By Keith Idec

Gervonta Davis didn’t know Hugo Ruiz existed this time last week.

Davis did some homework, though, once Ruiz replaced Abner Mares on Wednesday as his opponent on 10 days’ notice. What the unbeaten Baltimore native learned is that Ruiz is a bigger, stronger fighter than Mares, someone who’ll press their 12-round, 130-pound title fight February 9.

At 5-feet-9½, the Mexican-born Ruiz stands five full inches taller than Mares. Ruiz also is four inches bigger than the 24-year-old Davis.

Like Mares was preparing to do, Ruiz (39-4, 33 KOs) will move up from the featherweight limit of 126 pounds to the super featherweight division to challenge Davis (20-0, 19 KOs) for his WBA “super” world super featherweight title. Showtime will air their fight as the main event of a tripleheader from Dignity Health Sports Park in Carson, California (10 p.m. ET/7 p.m. PT).

“I believe that he’s stronger [than Mares], because look at his knockout ratio,” Davis said during a conference call Thursday. “He’s 39-4, with 33 knockouts. That had to play a big part. And I didn’t even know he was coming up from 126. I didn’t know that. I just knew that they gave me a new opponent. I didn’t know who he was. I’m just excited for February 9.”
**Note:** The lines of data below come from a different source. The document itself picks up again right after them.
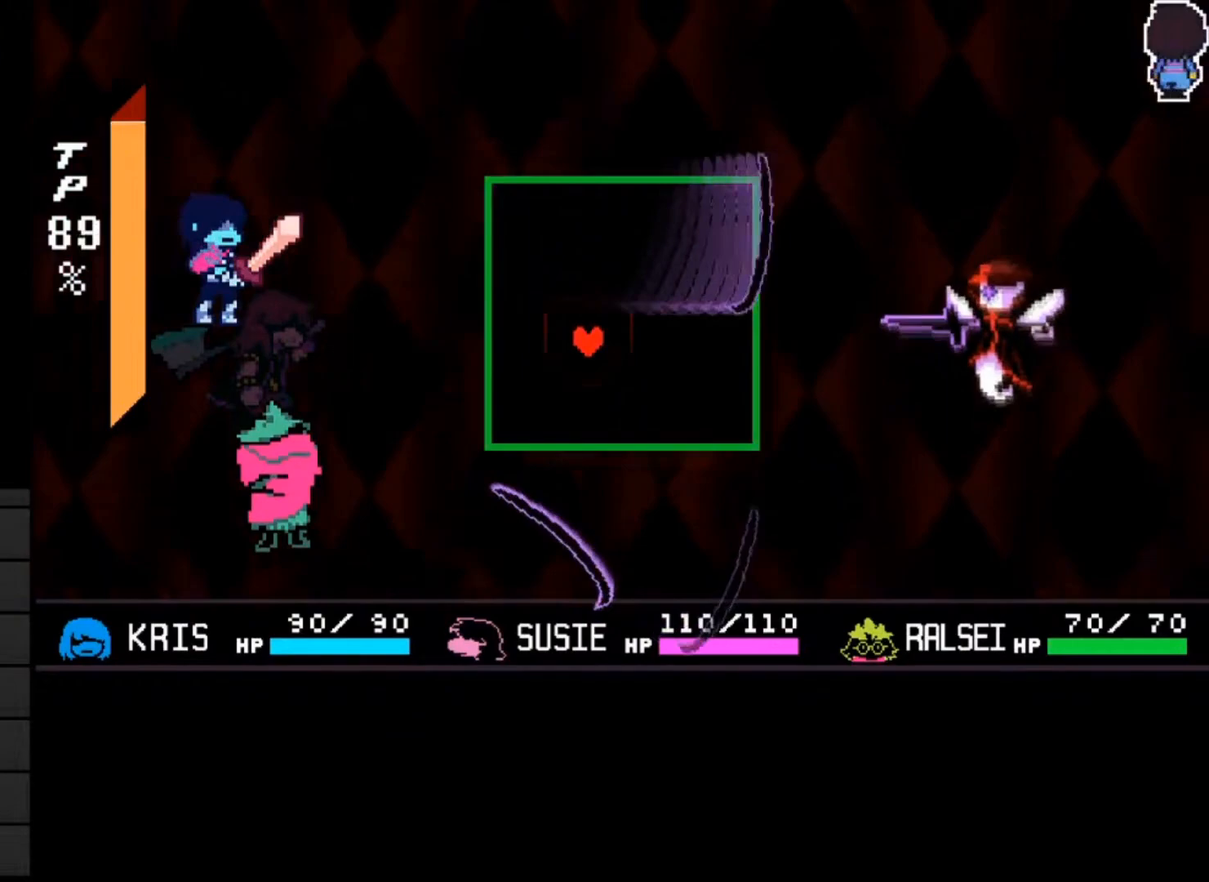
{"keys": [], "events": [[33, "right", "down"], [267, "right", "up"]]}
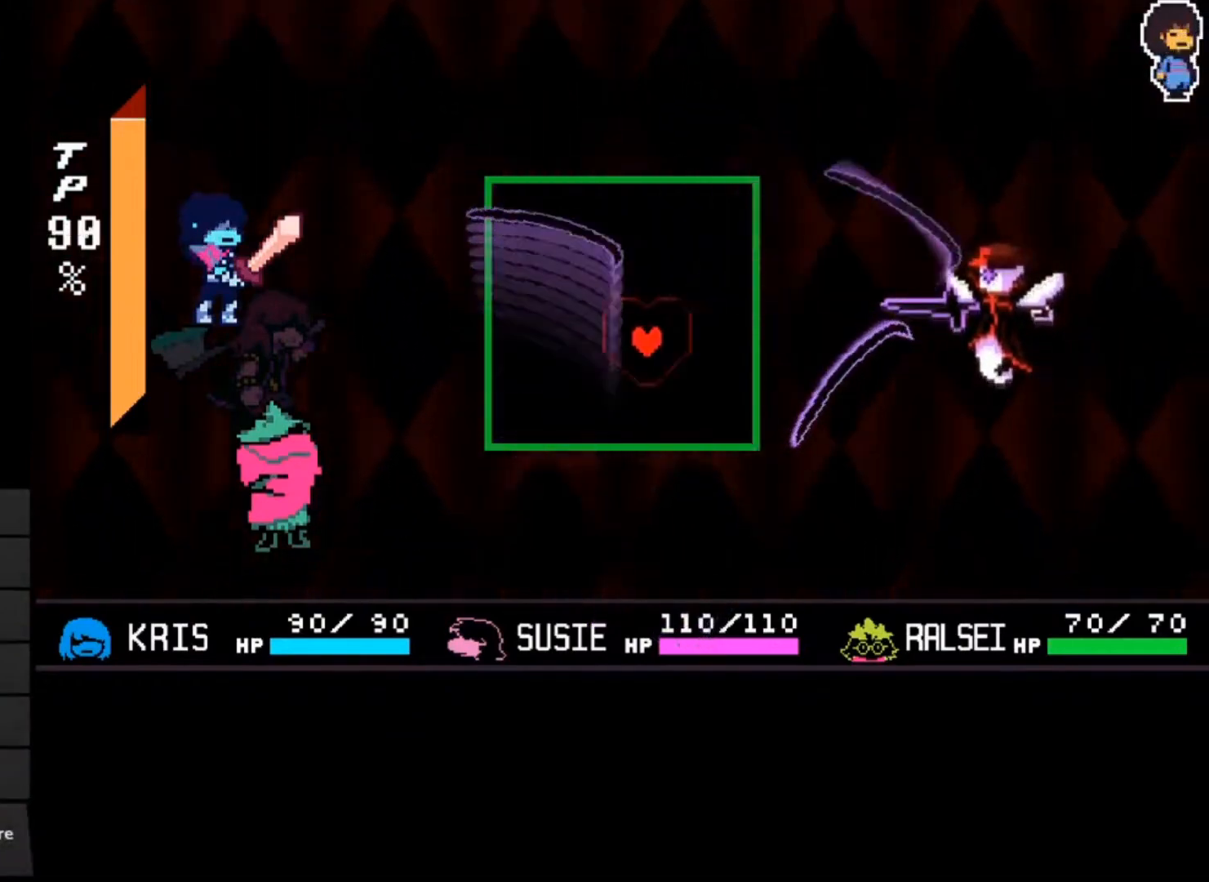
{"keys": [], "events": [[133, "up", "down"], [367, "up", "up"]]}
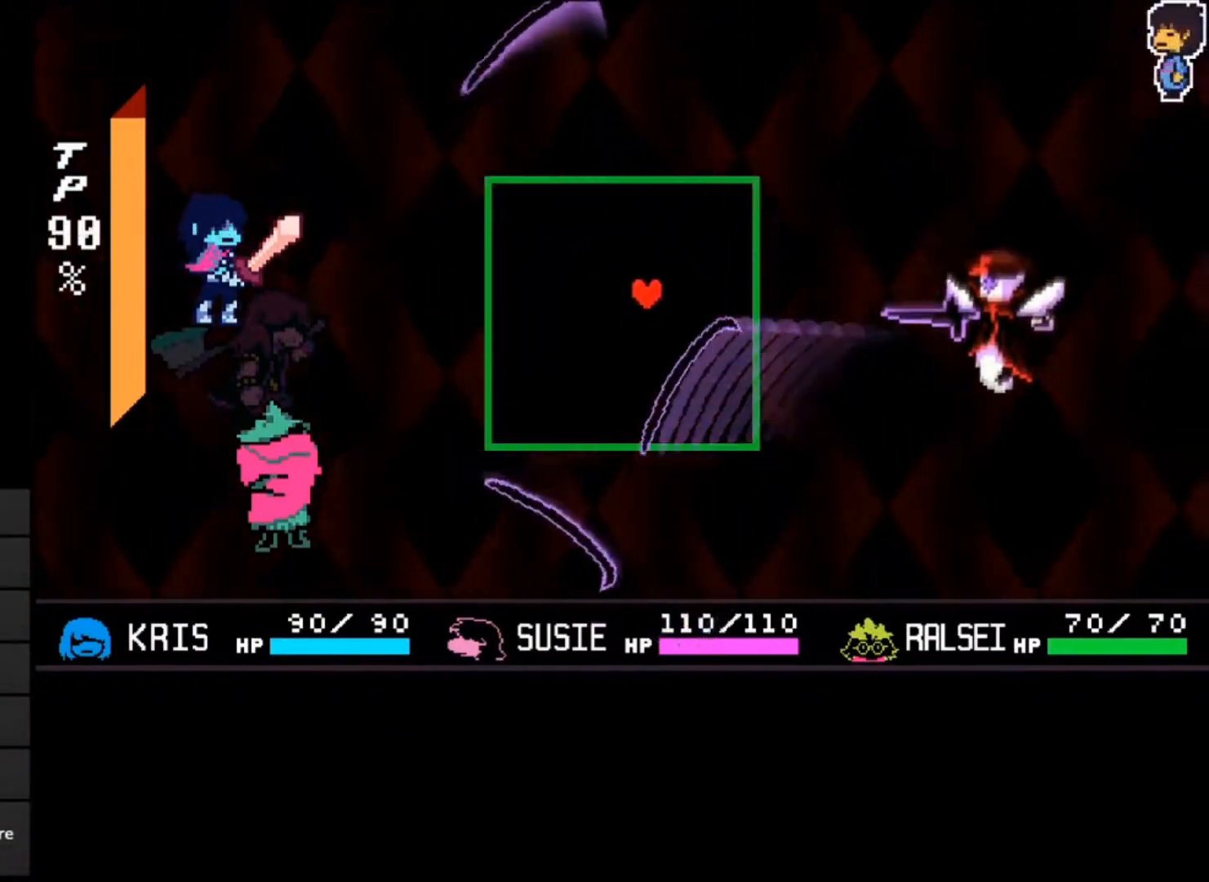
{"keys": ["down"], "events": [[300, "down", "down"]]}
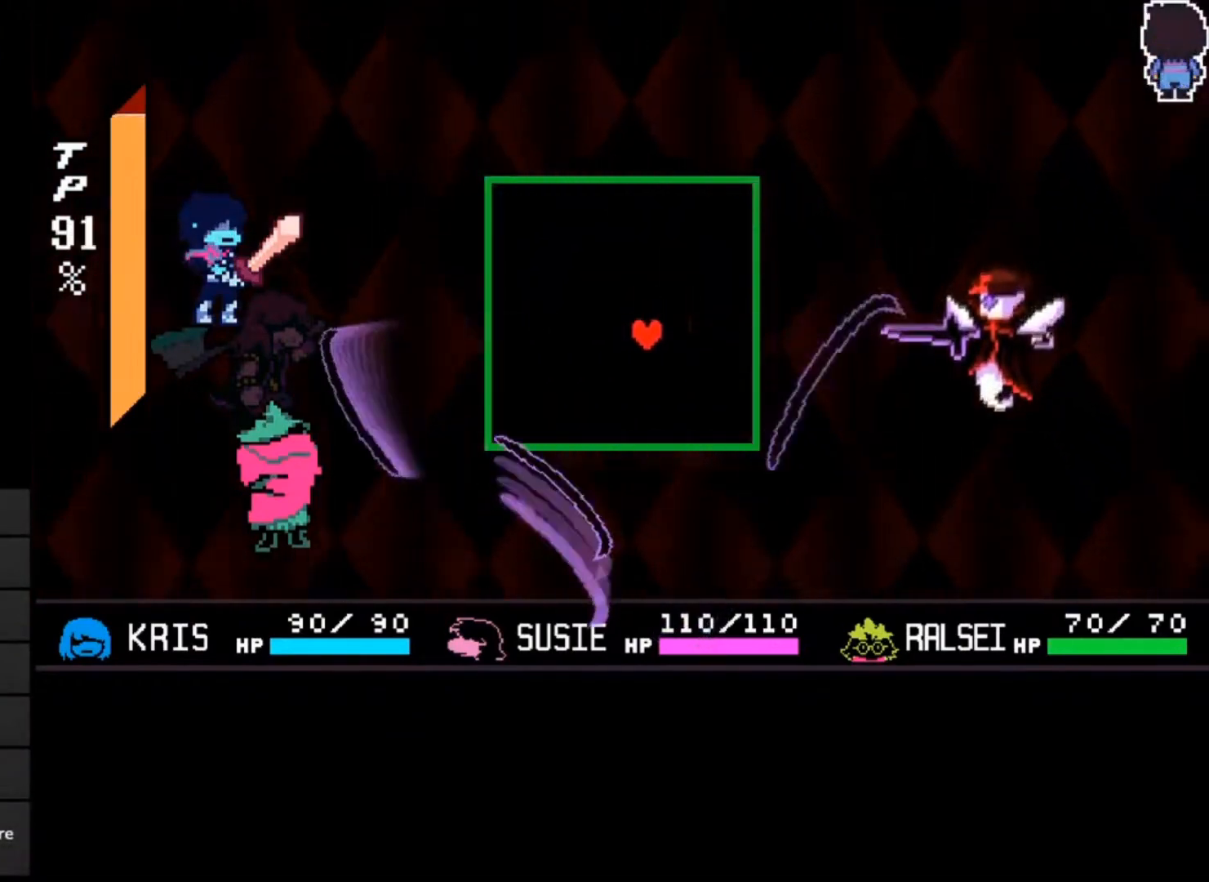
{"keys": ["up"], "events": [[33, "down", "up"], [400, "up", "down"]]}
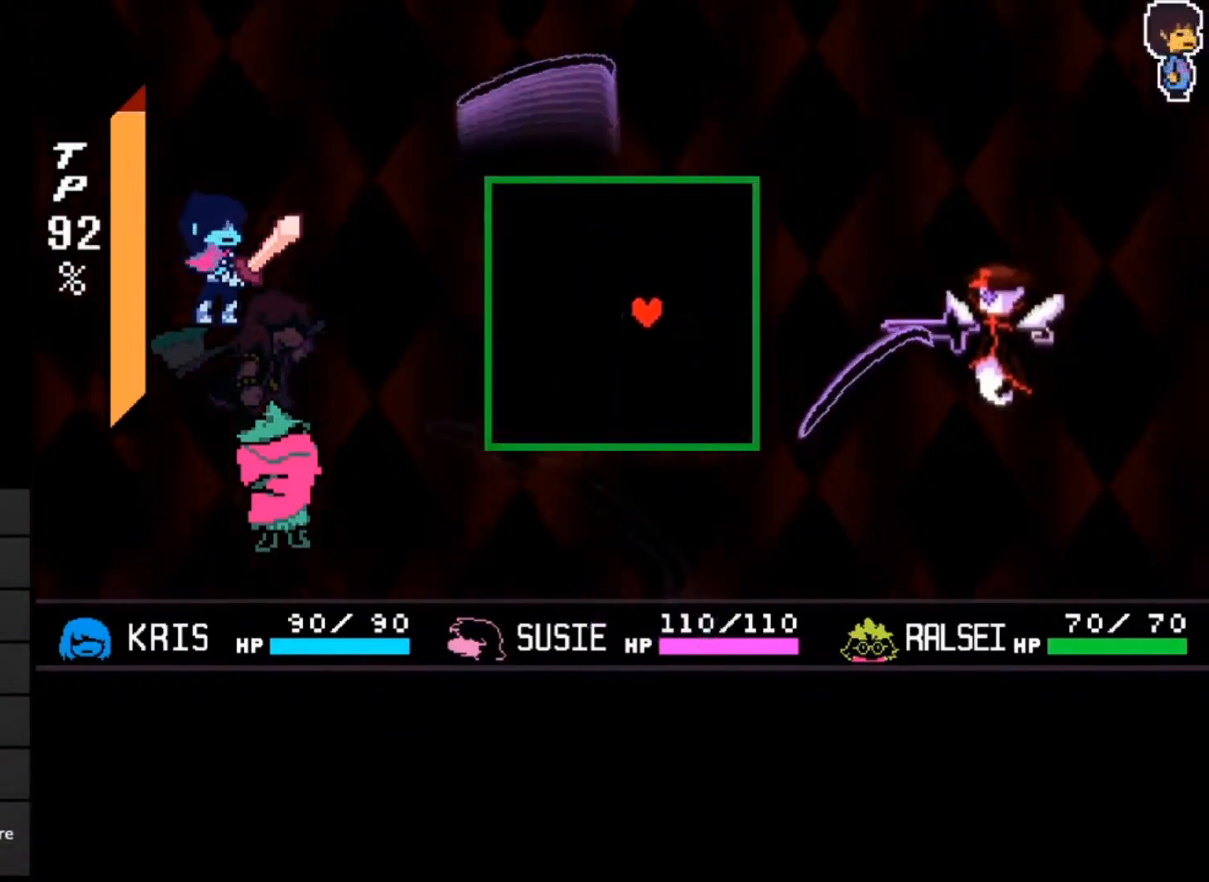
{"keys": ["down"], "events": [[100, "up", "up"], [467, "down", "down"]]}
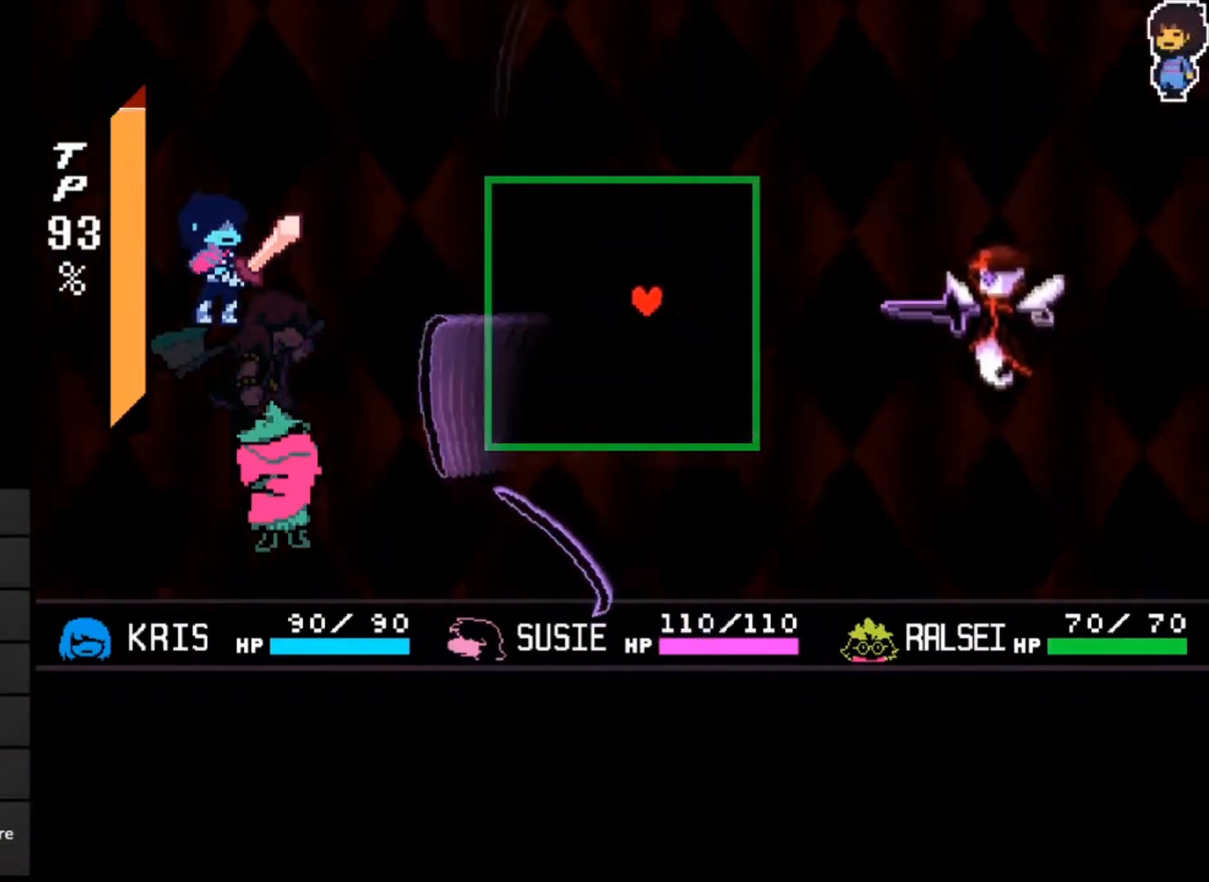
{"keys": [], "events": [[200, "down", "up"]]}
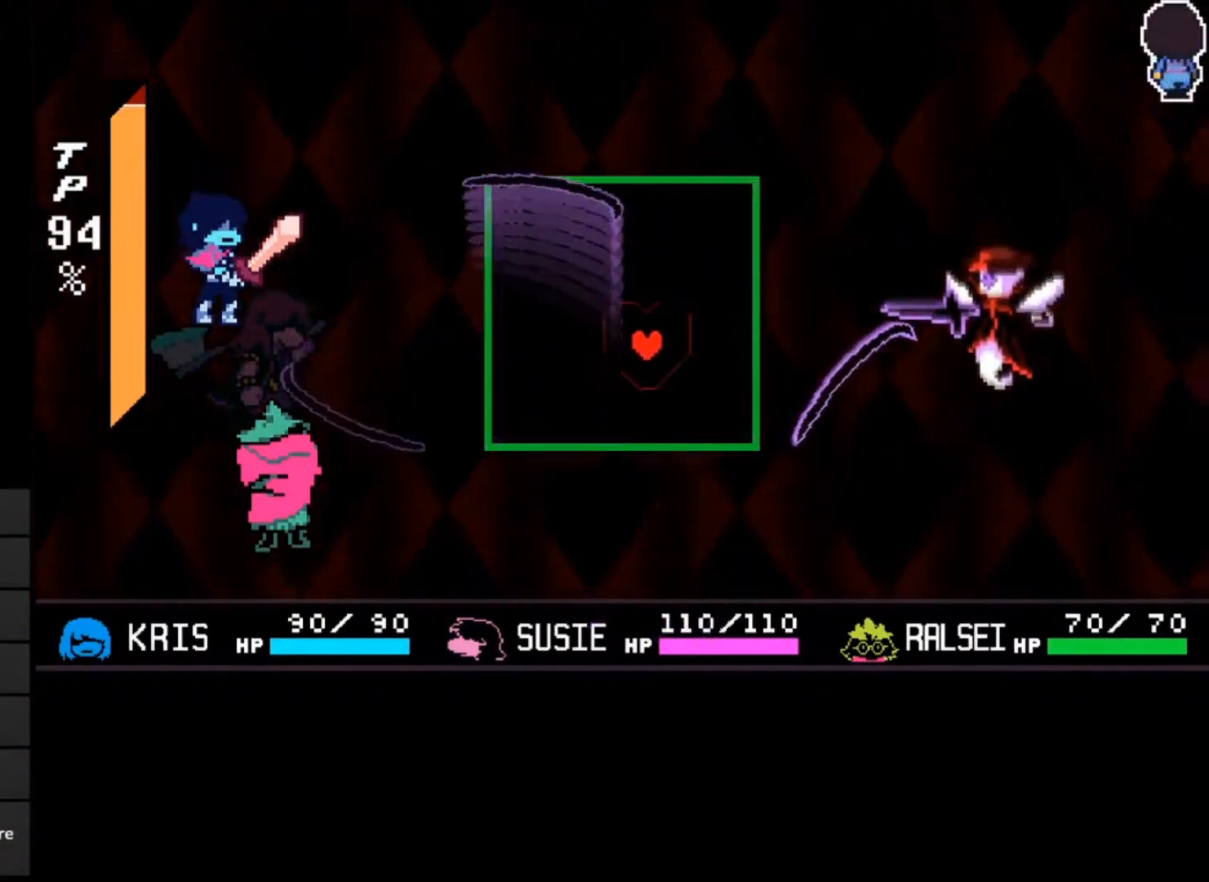
{"keys": [], "events": [[133, "up", "down"], [367, "up", "up"]]}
The ambitious Ruiz is a throwback boxer in the sense that he is willing to take an unusually challenging fight just three weeks after his last bout. The Glendora, California, resident defeated Mexico’s Alberto Guevara (27-4, 12 KOs) by unanimous decision in a forgettable 10-rounder on the Manny Pacquiao-Adrien Broner undercard January 19 at MGM Grand Garden Arena in Las Vegas.

Guevara agreed to face Ruiz on barely 24 hours’ notice once the Philippines’ Jhack Tepora (22-0, 17 KOs) absurdly came in 5½ pounds overweight for his scheduled featherweight title fight versus Ruiz.

Now it’s the 32-year-old Ruiz’s turn to try to make the best of an unforeseen opportunity. Davis anticipates a stronger challenge from Ruiz, who has been stopped twice in a 12-year pro career, than the 33-year-old Mares might’ve given him.

“I believe that Hugo, he’s more aggressive than Abner,” Ruiz said. “I think he has more pop on his punches. I just watched a little clip of him. I haven’t studied him like that. I just watched a little a clip once I knew who I was fighting, just to be aware of what I have in front of me.”